====== Records for this task ======

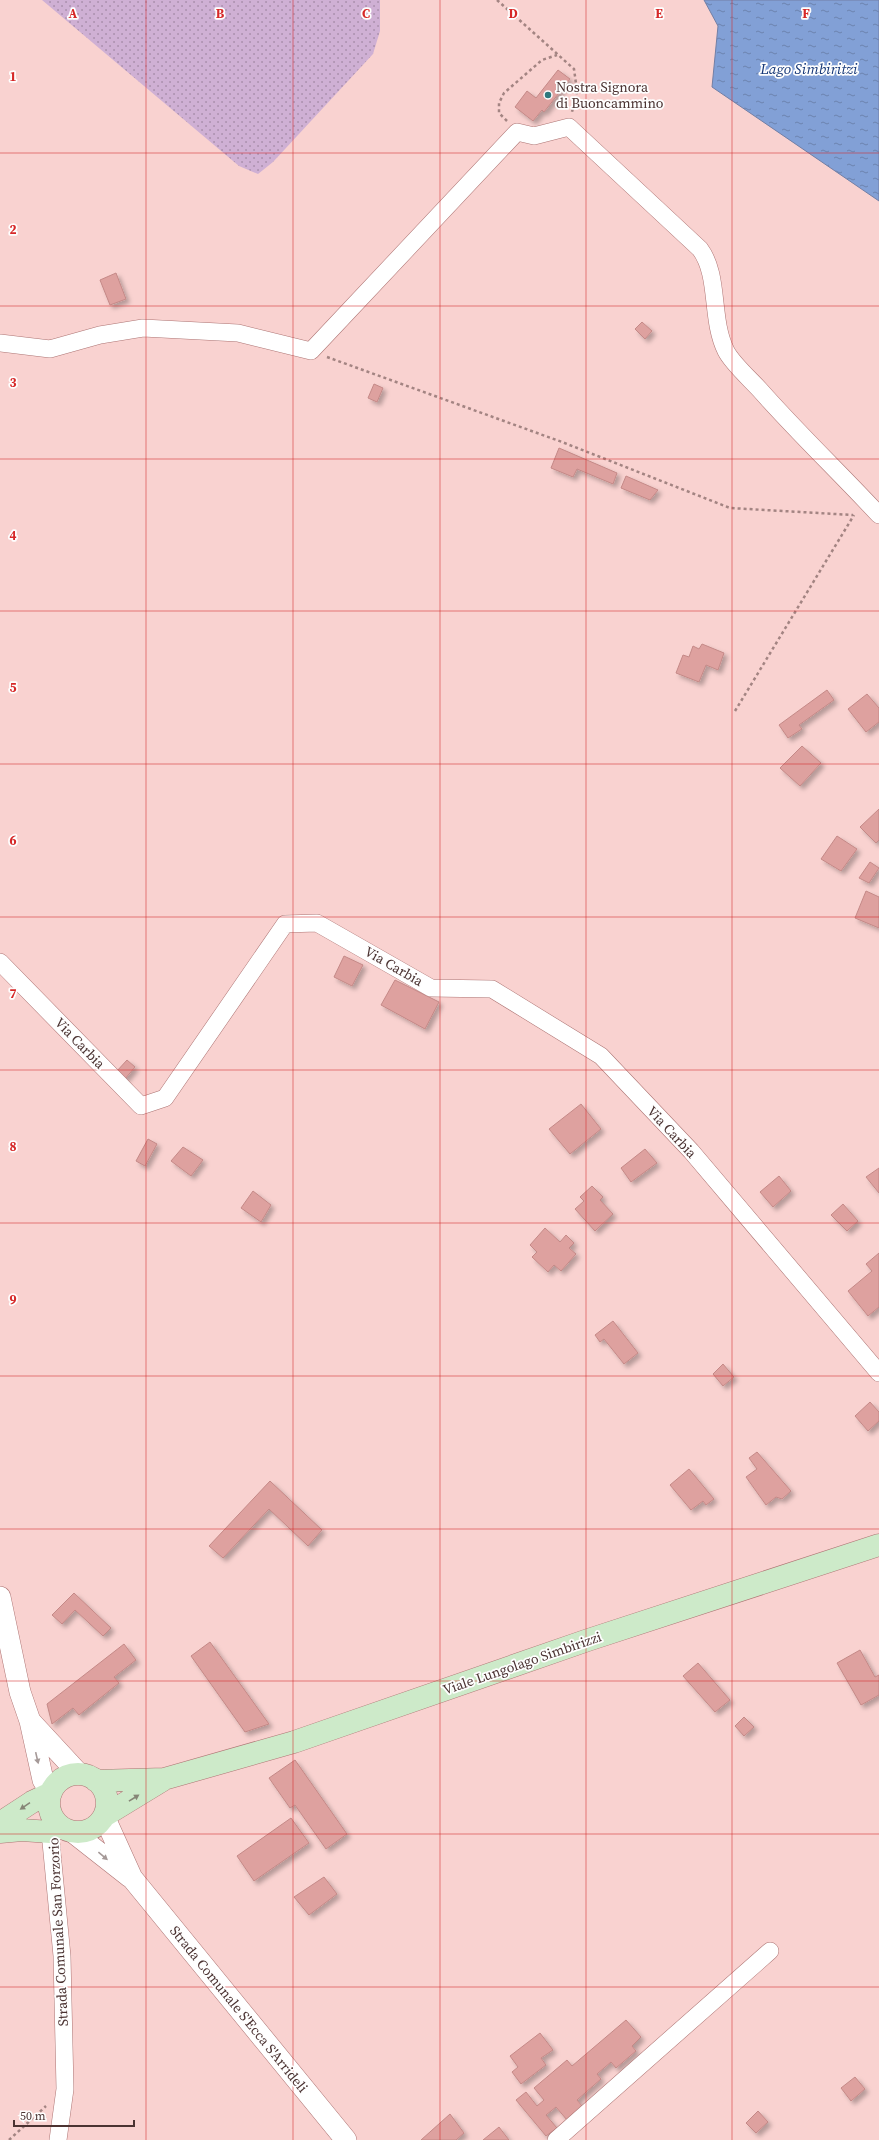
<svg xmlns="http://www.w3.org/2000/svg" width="879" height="2140" font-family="'Source Serif 4',serif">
<defs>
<pattern id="grass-dots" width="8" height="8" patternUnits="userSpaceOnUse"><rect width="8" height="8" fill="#cfb0d4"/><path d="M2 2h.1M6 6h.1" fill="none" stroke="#aa90ad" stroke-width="1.8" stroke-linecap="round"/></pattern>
<pattern id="water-ripples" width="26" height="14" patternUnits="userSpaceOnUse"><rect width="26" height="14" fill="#82a0d6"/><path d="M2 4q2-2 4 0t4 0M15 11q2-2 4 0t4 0" fill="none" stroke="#6c83ae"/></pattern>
<filter id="shadow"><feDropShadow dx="3.5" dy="3.5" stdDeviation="2" flood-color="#0004"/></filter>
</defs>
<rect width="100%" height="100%" fill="#f9d2d0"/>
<path fill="url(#grass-dots)" d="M 42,0 L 380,0 L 380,31 L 373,54 L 273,162 L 258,174 L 239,166 Z"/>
<path fill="url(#water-ripples)" stroke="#727fa5" d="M 704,0 L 879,0 L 879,201 L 712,87 L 718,26 Z"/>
<path fill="#dea19f" stroke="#c48987" filter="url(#shadow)" d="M 558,70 L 570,79 L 544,112 L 542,110 L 533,121 L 515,107 L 527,91 L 536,98 Z
M 116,273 L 126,299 L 110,305 L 100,280 Z
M 642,322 L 652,331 L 645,339 L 635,329 Z
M 374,384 L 383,388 L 377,402 L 368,398 Z
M 559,448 L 617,473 L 613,484 L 577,469 L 573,477 L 551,468 Z
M 626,476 L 658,490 L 650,500 L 621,488 Z
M 702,644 L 724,653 L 718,670 L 706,665 L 699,682 L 676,673 L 683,655 L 689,657 L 693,646 L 699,649 Z
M 827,690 L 834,700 L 799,725 L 802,729 L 788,738 L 779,725 Z
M 867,694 L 879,708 L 879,722 L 866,732 L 848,709 Z
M 802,746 L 821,763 L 800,786 L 780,768 Z
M 879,809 L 879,840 L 876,843 L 860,827 Z
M 837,836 L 857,849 L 841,871 L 821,859 Z
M 870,862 L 879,868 L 869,883 L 859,878 Z
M 866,891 L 879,897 L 879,928 L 855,918 Z
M 344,956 L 363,965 L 352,986 L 334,977 Z
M 395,980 L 439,1002 L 425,1029 L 381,1005 Z
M 127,1060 L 135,1067 L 125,1079 L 116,1072 Z
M 581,1104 L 601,1129 L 570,1154 L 549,1129 Z
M 148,1139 L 157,1144 L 145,1166 L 136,1161 Z
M 183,1147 L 203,1160 L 191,1176 L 171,1161 Z
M 645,1149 L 657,1163 L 631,1182 L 621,1168 Z
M 879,1168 L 879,1193 L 866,1177 Z
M 779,1176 L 791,1191 L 773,1207 L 760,1192 Z
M 592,1186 L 603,1197 L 600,1200 L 613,1214 L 595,1231 L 575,1209 L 584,1201 L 580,1197 Z
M 253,1191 L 271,1205 L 261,1222 L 241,1208 Z
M 843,1204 L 858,1221 L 847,1231 L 831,1215 Z
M 545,1228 L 560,1242 L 566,1235 L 574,1243 L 569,1248 L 576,1254 L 561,1271 L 554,1265 L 548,1272 L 532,1257 L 537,1252 L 530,1245 Z
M 879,1253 L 879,1307 L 868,1316 L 848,1291 L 872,1271 L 866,1264 Z
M 613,1321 L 638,1353 L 624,1364 L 604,1339 L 600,1342 L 595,1335 Z
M 723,1364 L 734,1377 L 723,1386 L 713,1374 Z
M 870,1402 L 879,1412 L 879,1421 L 868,1431 L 855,1416 Z
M 757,1452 L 791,1491 L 782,1499 L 776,1497 L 766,1505 L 746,1477 L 757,1469 L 749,1458 Z
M 689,1469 L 714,1499 L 706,1505 L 703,1501 L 691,1510 L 670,1485 Z
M 270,1481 L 322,1530 L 308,1546 L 269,1509 L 223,1558 L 209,1546 Z
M 74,1593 L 111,1628 L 103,1636 L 75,1610 L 62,1624 L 52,1615 Z
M 210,1642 L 269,1724 L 245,1732 L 191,1656 Z
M 124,1644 L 136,1660 L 114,1677 L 119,1683 L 79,1715 L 73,1708 L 52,1724 L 47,1704 Z
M 860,1650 L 875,1677 L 879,1675 L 879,1695 L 861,1705 L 837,1663 Z
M 698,1663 L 730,1700 L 715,1712 L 683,1676 Z
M 744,1717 L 754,1727 L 744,1736 L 735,1726 Z
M 295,1760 L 347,1834 L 326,1849 L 295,1805 L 290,1808 L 269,1778 Z
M 291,1818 L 309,1843 L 254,1881 L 237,1856 Z
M 324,1877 L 337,1894 L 309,1915 L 294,1897 Z
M 626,2020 L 641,2037 L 632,2046 L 636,2051 L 616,2068 L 611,2062 L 597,2074 L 601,2079 L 577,2100 L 583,2107 L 567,2120 L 556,2107 L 546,2115 L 557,2128 L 546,2136 L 516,2100 L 526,2092 L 537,2106 L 544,2100 L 534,2088 L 567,2060 L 572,2066 Z
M 540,2033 L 553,2050 L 541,2058 L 546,2065 L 521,2084 L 512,2072 L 518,2067 L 510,2056 Z
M 855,2077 L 865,2089 L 851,2101 L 841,2088 Z
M 758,2111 L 768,2122 L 756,2133 L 746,2123 Z
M 450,2114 L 464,2133 L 456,2140 L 421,2140 Z
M 499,2127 L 509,2140 L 483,2140 Z"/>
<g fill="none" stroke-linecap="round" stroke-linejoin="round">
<g stroke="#ad7473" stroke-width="18">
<path id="minor" d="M 0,343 L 50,349 L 100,335 L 143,328 L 238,333 L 311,351 L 517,132 L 534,136 L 569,127 L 700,249 C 720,276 710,319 726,351 C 732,363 750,379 760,390 C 798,433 840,473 879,515
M 0,962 L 141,1106 L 165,1098 L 285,924 L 317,923 L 431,988 L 492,989 L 601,1056 L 691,1151 L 879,1373
M 58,2140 L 65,2089 L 62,1956 L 50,1832 L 66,1830
M 556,2140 L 770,1951"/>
</g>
<g stroke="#ad7473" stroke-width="22">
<path id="tertiary" d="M 0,1597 L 20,1692 L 30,1721 L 43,1780 L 51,1793
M 30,1721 L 79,1774
M 104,1816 L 132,1878 L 346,2140
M 74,1833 L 130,1877"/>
</g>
<g stroke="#ad7473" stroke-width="23">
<path id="secondary" d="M49 1803a29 29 0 1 1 58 0a29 29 0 1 1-58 0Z
M 96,1781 L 164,1779 L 294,1742 L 588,1640 L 879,1545
M 104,1816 L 163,1780
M 0,1823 L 32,1802 L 51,1793
M 0,1832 L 22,1830 L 50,1832"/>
</g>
<path stroke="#a38482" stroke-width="2.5" stroke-dasharray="3 3" stroke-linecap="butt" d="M 497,0 L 574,69 L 577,91 L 572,112
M 507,121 L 499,113 L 499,103 L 504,93 L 542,60 L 557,55
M 327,357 L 562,442 L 730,508 L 853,515
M 735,711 L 854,515
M 9,2140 L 46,2106"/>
<use href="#minor" stroke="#fff" stroke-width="17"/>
<use href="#tertiary" stroke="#fff" stroke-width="21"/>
<use href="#secondary" stroke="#cdeac9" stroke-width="22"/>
</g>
<defs><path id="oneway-solid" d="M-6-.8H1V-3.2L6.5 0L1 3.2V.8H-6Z"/></defs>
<g fill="#a59998">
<use href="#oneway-solid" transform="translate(37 1758) rotate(77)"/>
<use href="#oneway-solid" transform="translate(103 1856) rotate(40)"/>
</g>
<g fill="#868576">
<use href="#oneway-solid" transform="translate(134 1798) rotate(-32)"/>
<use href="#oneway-solid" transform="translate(25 1806) rotate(146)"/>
</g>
<path fill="none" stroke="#d62828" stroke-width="1" stroke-opacity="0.55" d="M 146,0 L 146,2140M 293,0 L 293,2140M 440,0 L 440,2140M 586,0 L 586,2140M 732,0 L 732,2140M 0,153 L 879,153M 0,306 L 879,306M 0,459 L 879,459M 0,611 L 879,611M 0,764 L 879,764M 0,917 L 879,917M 0,1070 L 879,1070M 0,1223 L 879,1223M 0,1376 L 879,1376M 0,1529 L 879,1529M 0,1681 L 879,1681M 0,1834 L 879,1834M 0,1987 L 879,1987"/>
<circle fill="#2f787d" stroke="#fefefe" stroke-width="1.5" cx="548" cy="95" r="4"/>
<g text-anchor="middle" stroke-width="3.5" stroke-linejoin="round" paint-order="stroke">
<g font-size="14" fill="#4b3332" stroke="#fefefe" text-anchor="start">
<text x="556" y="92">Nostra Signora<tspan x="556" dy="16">di Buoncammino</tspan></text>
</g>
<g font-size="14" fill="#4b3332" stroke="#fefefe">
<text transform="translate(394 966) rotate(30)" y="5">Via Carbia</text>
<text transform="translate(80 1043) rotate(46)" y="5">Via Carbia</text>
<text transform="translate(672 1132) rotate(47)" y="5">Via Carbia</text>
<text transform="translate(522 1663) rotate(-19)" y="5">Viale Lungolago Simbirizzi</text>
<text transform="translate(58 1932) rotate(-93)" y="5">Strada Comunale San Forzorio</text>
<text transform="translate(239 2009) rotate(51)" y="5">Strada Comunale S'Ecca S'Arrideli</text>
</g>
<g font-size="15" font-style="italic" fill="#153777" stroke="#fefefe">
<text x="809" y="74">Lago Simbiritzi</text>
</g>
</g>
<g font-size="13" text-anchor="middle" font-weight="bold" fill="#d62828" stroke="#fefefe" stroke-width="3.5" stroke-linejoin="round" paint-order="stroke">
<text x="73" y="18">A</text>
<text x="220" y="18">B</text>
<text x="366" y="18">C</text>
<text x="513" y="18">D</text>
<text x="659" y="18">E</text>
<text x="806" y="18">F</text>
<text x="13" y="81">1</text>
<text x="13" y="234">2</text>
<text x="13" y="387">3</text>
<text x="13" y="540">4</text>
<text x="13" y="692">5</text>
<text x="13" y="845">6</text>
<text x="13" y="998">7</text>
<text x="13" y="1151">8</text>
<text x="13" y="1304">9</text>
</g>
<path d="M14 2120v6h120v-6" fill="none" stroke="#4b3332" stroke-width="2"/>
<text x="20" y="2120" font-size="12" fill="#4b3332" stroke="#fefefe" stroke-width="3" paint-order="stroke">50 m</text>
</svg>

======

**What you are asked to do:**
Print exactly the lines above, between the one holding "M 450,2114 L 464,2133 L 456,2140 L 421,2140 Z" and the one holding "43,1780 L 51,1793", inclusive, and nothing besides.

**Reply to the task:**
M 450,2114 L 464,2133 L 456,2140 L 421,2140 Z
M 499,2127 L 509,2140 L 483,2140 Z"/>
<g fill="none" stroke-linecap="round" stroke-linejoin="round">
<g stroke="#ad7473" stroke-width="18">
<path id="minor" d="M 0,343 L 50,349 L 100,335 L 143,328 L 238,333 L 311,351 L 517,132 L 534,136 L 569,127 L 700,249 C 720,276 710,319 726,351 C 732,363 750,379 760,390 C 798,433 840,473 879,515
M 0,962 L 141,1106 L 165,1098 L 285,924 L 317,923 L 431,988 L 492,989 L 601,1056 L 691,1151 L 879,1373
M 58,2140 L 65,2089 L 62,1956 L 50,1832 L 66,1830
M 556,2140 L 770,1951"/>
</g>
<g stroke="#ad7473" stroke-width="22">
<path id="tertiary" d="M 0,1597 L 20,1692 L 30,1721 L 43,1780 L 51,1793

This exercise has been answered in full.